Seminar on many-core energy-efficient architectures by Prof. Bevan Baas (UCDavis) – March 24, 2016

DATE: 12-1:30PM on March 24, 2016        

LOCATION: E1-06-05 (Engineering Blk E1, Faculty of Engineering, NUS) @ NUS campus (map)

TITLE: A case for fine-grain processor arrays for efficient and high-performance computation


ABSTRACT
The continually-growing number of devices available per chip assures the presence of many processing blocks per die communicating by some type of inter-processor interconnect. It is interesting to consider what the granularity of the processing blocks should be given a fixed amount of die area. Between the domains of FPGAs and traditional processors lies a lightly-explored regime which we call fine-grain many-core, whose processors: can be programmed by simple C programs; typically operate with high throughput and high energy-efficiency; are well suited for deep submicron fabrication technologies; and are well matched to many DSP, multimedia, and embedded workloads, and—somewhat counterintuitively—also to some enterprise and scientific kernels.

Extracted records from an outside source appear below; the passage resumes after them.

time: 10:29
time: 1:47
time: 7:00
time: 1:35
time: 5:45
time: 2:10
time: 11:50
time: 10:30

The AsAP architecture is a fine-grain many-core system composed of a large number of programmable reduced-complexity processing elements with virtually no algorithm-specific hardware and with individual digitally-tunable clock oscillators operating completely independently with respect to each other (GALS). Oscillators fully halt when there is no work to do, and restart at full speed in less than one cycle after work becomes available. Processors communicate through a reconfigurable full-rate circuit-switched mesh network and the third generation design includes a complementary very-small-area packet router.

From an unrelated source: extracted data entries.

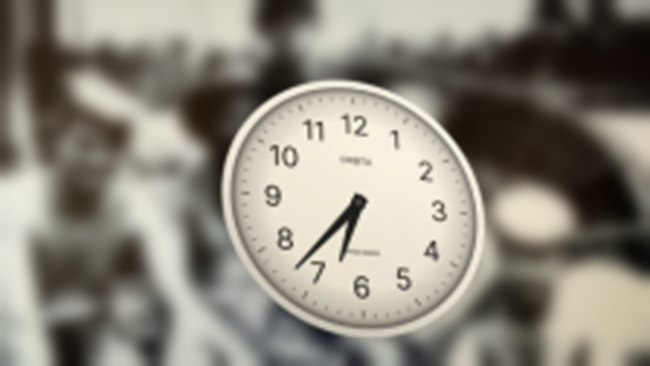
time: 6:37
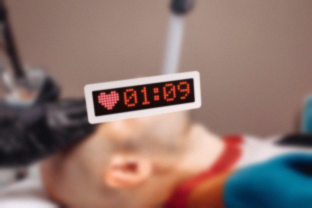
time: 1:09
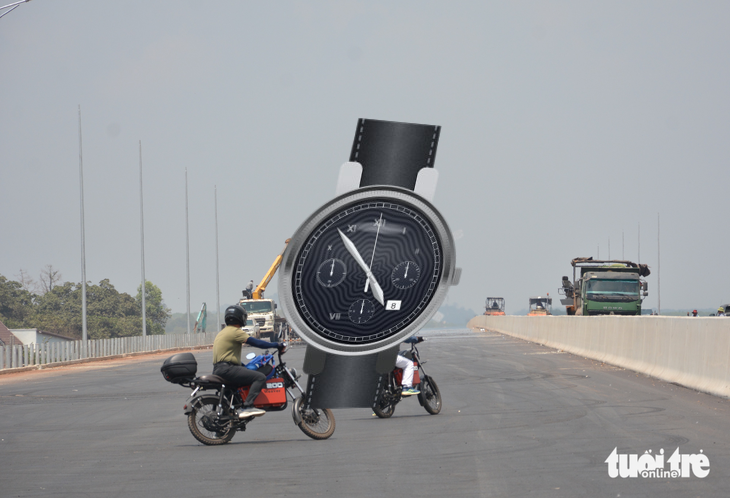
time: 4:53
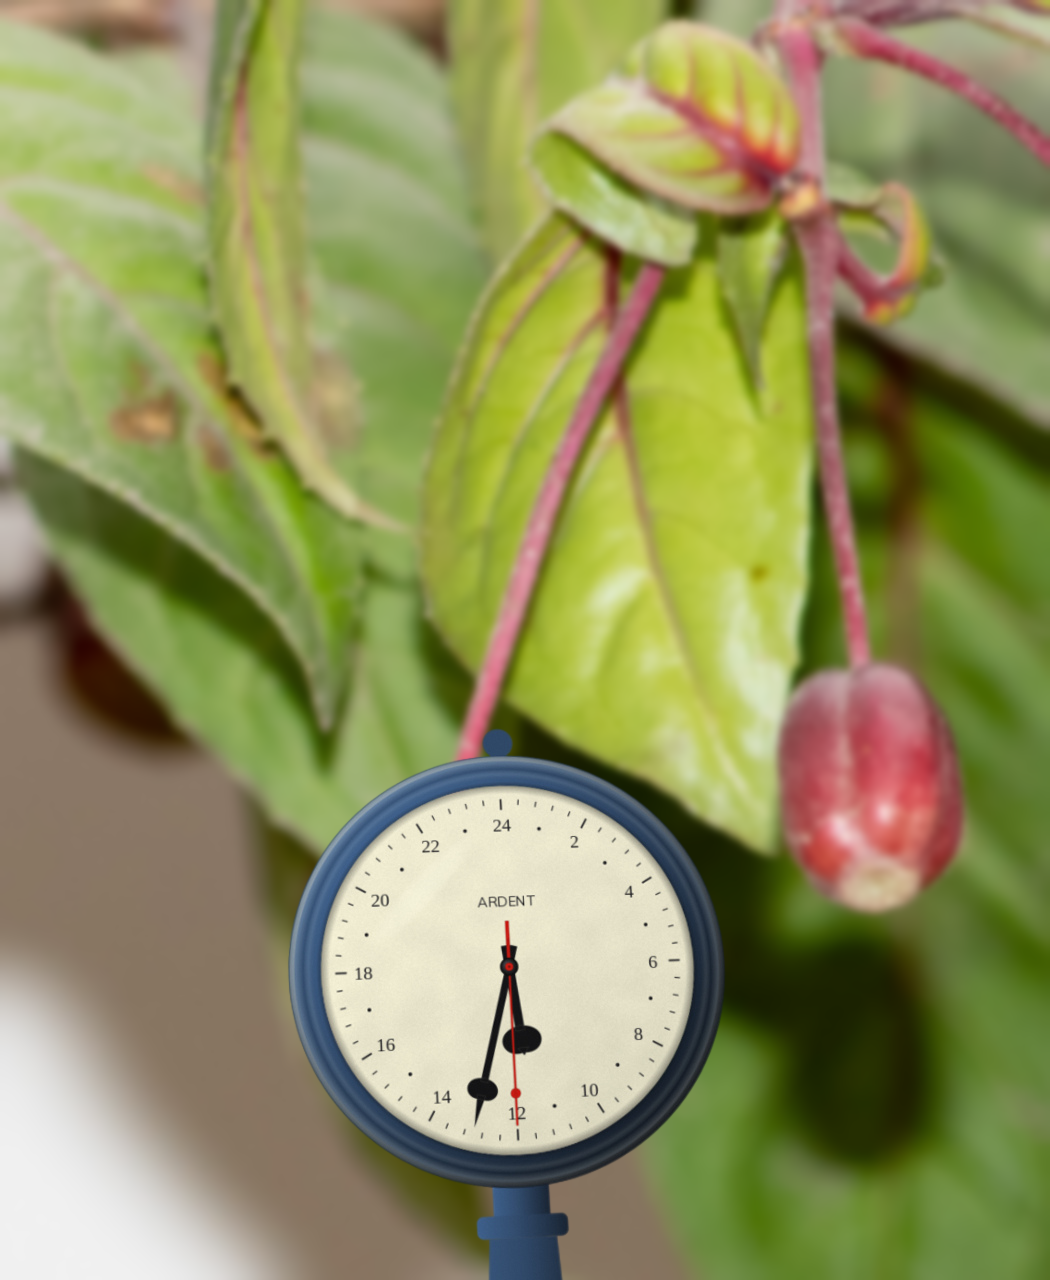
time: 11:32:30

An overview will be given of a fully-functional 36-processor chip and a 167-processor 1.2 GHz 65 nm chip with per-core dynamic supply voltage and dynamic clock frequency capabilities. Due to the MIMD architecture and individual near-optimal oscillator halting, the system operates with an energy per operation of 9.2 W at 1 trillion instructions/sec virtually independent of the system load. Several dozen kernels and applications have been coded with power, throughput, and area results comparing very well with solutions on available programmable processors. A simple C compiler and automatic mapping tool greatly simplify programming. A sneak preview of a third generation deep-submicron chip now being tested concludes the talk.

SHORT BIO
Bevan Baas received M.S. and Ph.D. degrees in electrical engineering from Stanford University in 1990 and 1999 respectively. After graduation, he joined Atheros Communications as the second full-time employee after the founders and served as a core member of the team which developed the first IEEE 802.11a Wi-Fi solution. In 2003, he joined the Department of Electrical and Computer Engineering at the University of California, Davis where he is now a Professor.

Dr. Baas was an NSF Fellow from 1990-93 and a NASA GSR Fellow from 1993-96. He received the National Science Foundation CAREER award in 2006, the Best Paper Award at the IEEE Intl Conference on Computer Design in 2011, Best Student Paper Award 3rd place at IEEE Intl MSCS 2015 and IEEE Asilomar 2014, “WACIest” Best-In-Session Paper at DAC 2010, several Best Paper nominations, and he supervised the research that earned the College of Engineering Best Doctoral Dissertation Award Honorable Mention in 2013. From 2007-2012 he was an Associate Editor for the IEEE Journal of Solid-State Circuits. He has Co-Chaired and served on numerous conference program committees and has served as Guest Editor of several special issues.